*** Opening of Provided information ***

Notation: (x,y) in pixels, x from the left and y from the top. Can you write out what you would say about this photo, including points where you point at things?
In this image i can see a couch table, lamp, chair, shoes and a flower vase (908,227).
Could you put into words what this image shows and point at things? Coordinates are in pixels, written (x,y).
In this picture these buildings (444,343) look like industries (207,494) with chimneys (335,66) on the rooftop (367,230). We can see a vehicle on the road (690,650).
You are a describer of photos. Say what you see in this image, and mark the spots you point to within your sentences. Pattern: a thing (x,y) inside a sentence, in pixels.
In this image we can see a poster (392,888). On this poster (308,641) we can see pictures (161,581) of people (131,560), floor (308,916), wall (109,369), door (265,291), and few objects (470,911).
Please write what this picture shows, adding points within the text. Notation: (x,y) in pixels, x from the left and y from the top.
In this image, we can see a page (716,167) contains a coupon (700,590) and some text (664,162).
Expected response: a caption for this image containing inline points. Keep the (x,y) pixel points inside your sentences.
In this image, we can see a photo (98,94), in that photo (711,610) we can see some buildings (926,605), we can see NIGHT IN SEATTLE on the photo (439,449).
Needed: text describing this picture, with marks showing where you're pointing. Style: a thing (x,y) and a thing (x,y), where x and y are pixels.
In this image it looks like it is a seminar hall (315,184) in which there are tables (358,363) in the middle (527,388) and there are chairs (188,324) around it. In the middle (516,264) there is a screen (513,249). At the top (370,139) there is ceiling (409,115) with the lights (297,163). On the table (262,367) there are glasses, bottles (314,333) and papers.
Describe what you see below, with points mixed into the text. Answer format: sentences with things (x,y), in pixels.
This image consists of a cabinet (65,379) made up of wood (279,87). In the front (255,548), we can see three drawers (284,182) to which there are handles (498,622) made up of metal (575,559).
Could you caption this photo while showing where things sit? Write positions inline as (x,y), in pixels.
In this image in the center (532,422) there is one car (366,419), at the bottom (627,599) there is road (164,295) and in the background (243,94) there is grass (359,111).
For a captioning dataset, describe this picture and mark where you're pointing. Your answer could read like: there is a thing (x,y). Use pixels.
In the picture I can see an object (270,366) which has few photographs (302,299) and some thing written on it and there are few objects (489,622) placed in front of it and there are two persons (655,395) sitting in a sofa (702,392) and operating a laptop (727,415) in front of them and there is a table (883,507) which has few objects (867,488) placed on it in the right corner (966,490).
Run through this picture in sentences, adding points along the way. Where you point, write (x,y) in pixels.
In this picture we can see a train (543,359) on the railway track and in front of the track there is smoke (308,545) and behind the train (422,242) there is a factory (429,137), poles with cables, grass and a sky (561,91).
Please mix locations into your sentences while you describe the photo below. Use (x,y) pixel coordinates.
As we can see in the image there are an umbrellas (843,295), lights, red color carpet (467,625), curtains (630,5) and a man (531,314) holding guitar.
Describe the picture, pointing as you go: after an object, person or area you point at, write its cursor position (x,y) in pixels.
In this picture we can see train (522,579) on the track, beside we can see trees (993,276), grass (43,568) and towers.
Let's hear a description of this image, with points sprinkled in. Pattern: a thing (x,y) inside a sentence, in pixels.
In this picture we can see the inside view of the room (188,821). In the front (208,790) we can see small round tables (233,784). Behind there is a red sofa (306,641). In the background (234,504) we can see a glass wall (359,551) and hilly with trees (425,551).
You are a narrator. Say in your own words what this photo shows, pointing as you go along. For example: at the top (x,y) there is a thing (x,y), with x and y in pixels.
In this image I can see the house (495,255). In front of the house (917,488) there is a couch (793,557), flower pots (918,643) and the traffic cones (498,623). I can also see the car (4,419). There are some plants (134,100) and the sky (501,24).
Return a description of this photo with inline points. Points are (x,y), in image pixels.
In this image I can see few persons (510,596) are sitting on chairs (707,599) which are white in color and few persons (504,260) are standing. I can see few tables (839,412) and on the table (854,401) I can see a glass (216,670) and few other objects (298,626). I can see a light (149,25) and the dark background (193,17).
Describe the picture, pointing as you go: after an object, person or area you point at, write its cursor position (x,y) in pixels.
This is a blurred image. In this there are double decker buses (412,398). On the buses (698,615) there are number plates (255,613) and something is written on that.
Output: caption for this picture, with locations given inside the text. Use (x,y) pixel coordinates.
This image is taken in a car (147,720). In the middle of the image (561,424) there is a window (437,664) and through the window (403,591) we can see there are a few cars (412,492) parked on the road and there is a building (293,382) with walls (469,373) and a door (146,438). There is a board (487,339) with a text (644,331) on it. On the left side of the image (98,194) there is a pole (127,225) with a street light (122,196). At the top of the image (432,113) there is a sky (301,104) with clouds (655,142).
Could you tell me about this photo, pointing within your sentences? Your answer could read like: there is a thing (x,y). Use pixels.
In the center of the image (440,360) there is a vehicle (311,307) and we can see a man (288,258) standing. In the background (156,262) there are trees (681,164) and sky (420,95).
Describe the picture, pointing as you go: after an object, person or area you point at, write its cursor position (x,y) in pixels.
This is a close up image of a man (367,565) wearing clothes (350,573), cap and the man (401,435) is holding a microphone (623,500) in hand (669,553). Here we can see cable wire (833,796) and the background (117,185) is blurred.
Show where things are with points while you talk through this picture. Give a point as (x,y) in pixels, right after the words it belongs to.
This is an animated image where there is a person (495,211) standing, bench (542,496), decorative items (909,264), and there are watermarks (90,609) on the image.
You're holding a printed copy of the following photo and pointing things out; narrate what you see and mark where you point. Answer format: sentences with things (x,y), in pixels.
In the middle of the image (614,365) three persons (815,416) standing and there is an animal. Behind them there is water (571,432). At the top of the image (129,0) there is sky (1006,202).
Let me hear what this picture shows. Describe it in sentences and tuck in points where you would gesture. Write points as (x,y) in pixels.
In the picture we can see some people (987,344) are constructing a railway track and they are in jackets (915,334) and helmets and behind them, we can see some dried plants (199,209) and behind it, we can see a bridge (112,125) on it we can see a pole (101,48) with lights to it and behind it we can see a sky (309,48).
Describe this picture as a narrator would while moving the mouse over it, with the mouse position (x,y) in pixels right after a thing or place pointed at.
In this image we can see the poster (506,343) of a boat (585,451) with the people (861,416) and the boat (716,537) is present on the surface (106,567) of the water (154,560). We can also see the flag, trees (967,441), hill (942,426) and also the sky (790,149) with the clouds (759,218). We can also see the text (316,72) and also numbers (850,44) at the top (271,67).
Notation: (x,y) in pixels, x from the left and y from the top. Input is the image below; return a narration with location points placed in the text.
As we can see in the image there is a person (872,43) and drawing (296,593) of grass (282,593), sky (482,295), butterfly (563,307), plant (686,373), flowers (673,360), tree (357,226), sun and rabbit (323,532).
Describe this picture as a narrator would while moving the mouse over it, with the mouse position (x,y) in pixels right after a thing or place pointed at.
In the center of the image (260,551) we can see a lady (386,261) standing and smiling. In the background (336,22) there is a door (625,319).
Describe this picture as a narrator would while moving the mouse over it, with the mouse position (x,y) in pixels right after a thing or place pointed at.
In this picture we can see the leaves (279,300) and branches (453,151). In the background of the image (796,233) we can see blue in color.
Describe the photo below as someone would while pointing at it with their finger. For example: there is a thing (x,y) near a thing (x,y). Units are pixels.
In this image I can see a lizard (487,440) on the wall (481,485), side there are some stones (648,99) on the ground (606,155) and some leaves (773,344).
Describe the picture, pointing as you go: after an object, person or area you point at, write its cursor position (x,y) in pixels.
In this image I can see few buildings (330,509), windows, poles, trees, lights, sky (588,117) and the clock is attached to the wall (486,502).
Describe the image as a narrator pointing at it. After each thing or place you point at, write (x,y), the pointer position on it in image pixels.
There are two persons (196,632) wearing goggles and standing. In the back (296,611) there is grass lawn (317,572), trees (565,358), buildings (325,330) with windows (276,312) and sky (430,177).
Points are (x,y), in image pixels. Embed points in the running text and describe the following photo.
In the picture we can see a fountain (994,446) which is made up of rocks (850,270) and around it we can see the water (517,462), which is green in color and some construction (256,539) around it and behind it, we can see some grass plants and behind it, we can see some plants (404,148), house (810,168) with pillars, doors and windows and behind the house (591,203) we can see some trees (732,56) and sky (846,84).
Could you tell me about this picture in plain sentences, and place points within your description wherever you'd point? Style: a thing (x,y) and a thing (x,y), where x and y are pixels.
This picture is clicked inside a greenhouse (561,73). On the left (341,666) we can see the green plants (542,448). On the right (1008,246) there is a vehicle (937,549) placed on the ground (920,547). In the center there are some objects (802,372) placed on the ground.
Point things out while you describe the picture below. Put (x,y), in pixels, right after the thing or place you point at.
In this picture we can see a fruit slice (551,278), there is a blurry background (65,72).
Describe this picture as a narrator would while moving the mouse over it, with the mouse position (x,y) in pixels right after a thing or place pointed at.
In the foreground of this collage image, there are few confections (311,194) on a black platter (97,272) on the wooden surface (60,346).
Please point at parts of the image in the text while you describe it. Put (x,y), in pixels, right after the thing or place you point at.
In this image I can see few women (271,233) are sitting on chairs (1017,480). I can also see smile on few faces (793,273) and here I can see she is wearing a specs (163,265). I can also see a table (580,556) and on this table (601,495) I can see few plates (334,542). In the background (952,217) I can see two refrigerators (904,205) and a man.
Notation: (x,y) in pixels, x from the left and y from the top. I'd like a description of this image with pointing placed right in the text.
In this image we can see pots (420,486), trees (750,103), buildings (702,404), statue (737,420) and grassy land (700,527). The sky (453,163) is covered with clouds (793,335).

*** Close of Provided information ***

Brief: Set down the lines from the one with "Point things out" through the end of the data above. Keep each exactly as written and add no other line.

Task result:
Point things out while you describe the picture below. Put (x,y), in pixels, right after the thing or place you point at.
In this picture we can see a fruit slice (551,278), there is a blurry background (65,72).
Describe this picture as a narrator would while moving the mouse over it, with the mouse position (x,y) in pixels right after a thing or place pointed at.
In the foreground of this collage image, there are few confections (311,194) on a black platter (97,272) on the wooden surface (60,346).
Please point at parts of the image in the text while you describe it. Put (x,y), in pixels, right after the thing or place you point at.
In this image I can see few women (271,233) are sitting on chairs (1017,480). I can also see smile on few faces (793,273) and here I can see she is wearing a specs (163,265). I can also see a table (580,556) and on this table (601,495) I can see few plates (334,542). In the background (952,217) I can see two refrigerators (904,205) and a man.
Notation: (x,y) in pixels, x from the left and y from the top. I'd like a description of this image with pointing placed right in the text.
In this image we can see pots (420,486), trees (750,103), buildings (702,404), statue (737,420) and grassy land (700,527). The sky (453,163) is covered with clouds (793,335).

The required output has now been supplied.